Back at the lab, Astrid, possibly inspired by a special sandwich Walter made for her to help her thought process, cracks the code of the numbers - they are coordinates to locations all across the world. The team assumes since the number transmissions are old, that they may be looking for something buried at each location. They excavate the closest location in New Jersey and find what looks like a component to the device that Peter has been working on from the other side. Astrid also finds that one of the locations is for the house where a piece of Walternate's machine was already found buried (located a few episodes ago).
Walter seems to have changed his mind and wants to help Peter assemble the machine, thinking that the outcome doesn’t have to be complete destruction of their world or the alternate.

Olivia heads back to the typewriter which allows her to communicate with the alternate universe and types “ They've located the pieces of the device." The response : "Well done. Initiate Phase Two."

But, back on the alternate side, the real Olivia gets a call from Brandon (Ryan James McDonald ) from the lab; he’s canceling her tank dunk for the day.
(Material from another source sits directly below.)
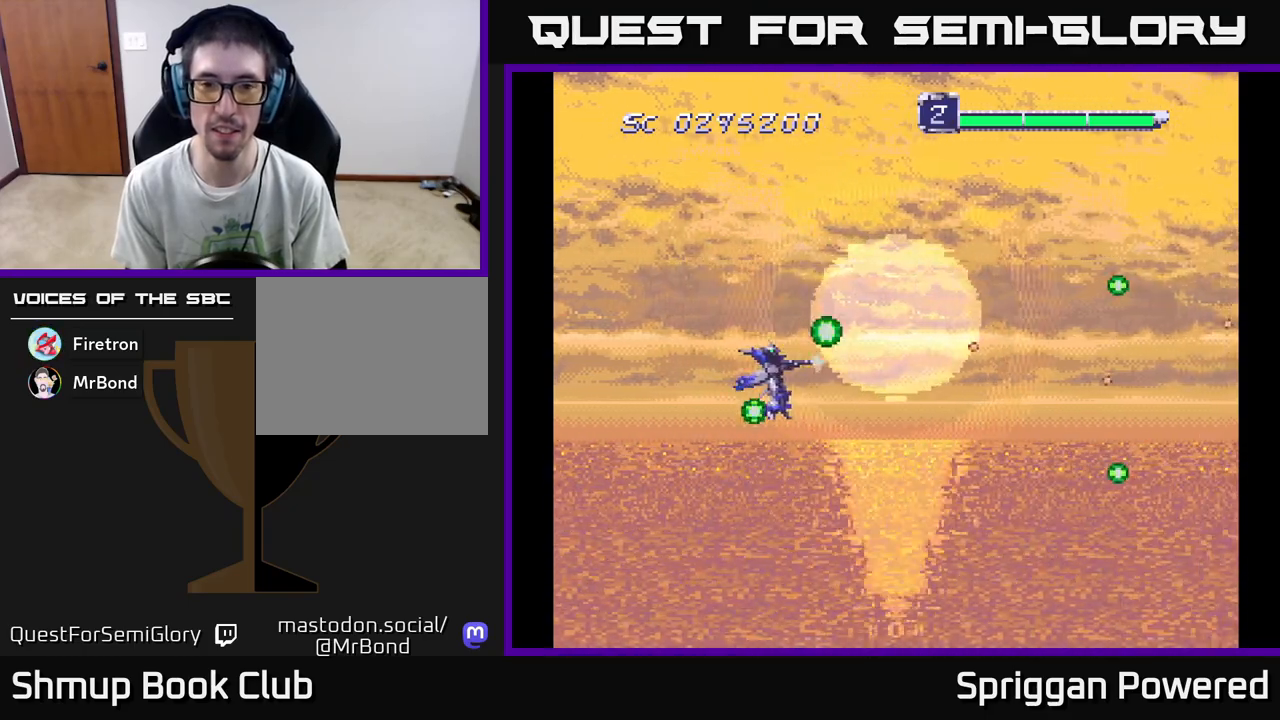
{"buttons": [], "events": [[50, "A", "down"], [150, "A", "up"], [233, "A", "down"], [333, "A", "up"], [417, "A", "down"], [500, "A", "up"]]}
She sees her “vision” of Peter and he tells her she has to get out of there, and she must know why they canceled the test - they already have what they need from her. He urges "You have to go home."

This is the big question for Fringe viewers – just when will our Olivia get home? So far, the story is not getting old and there is plenty of mystery involving both sides that can keep viewers entertained. Still, as the faux-Olivia’s romance with Peter continues to grow, I find myself hoping that the real Olivia returns sooner than later.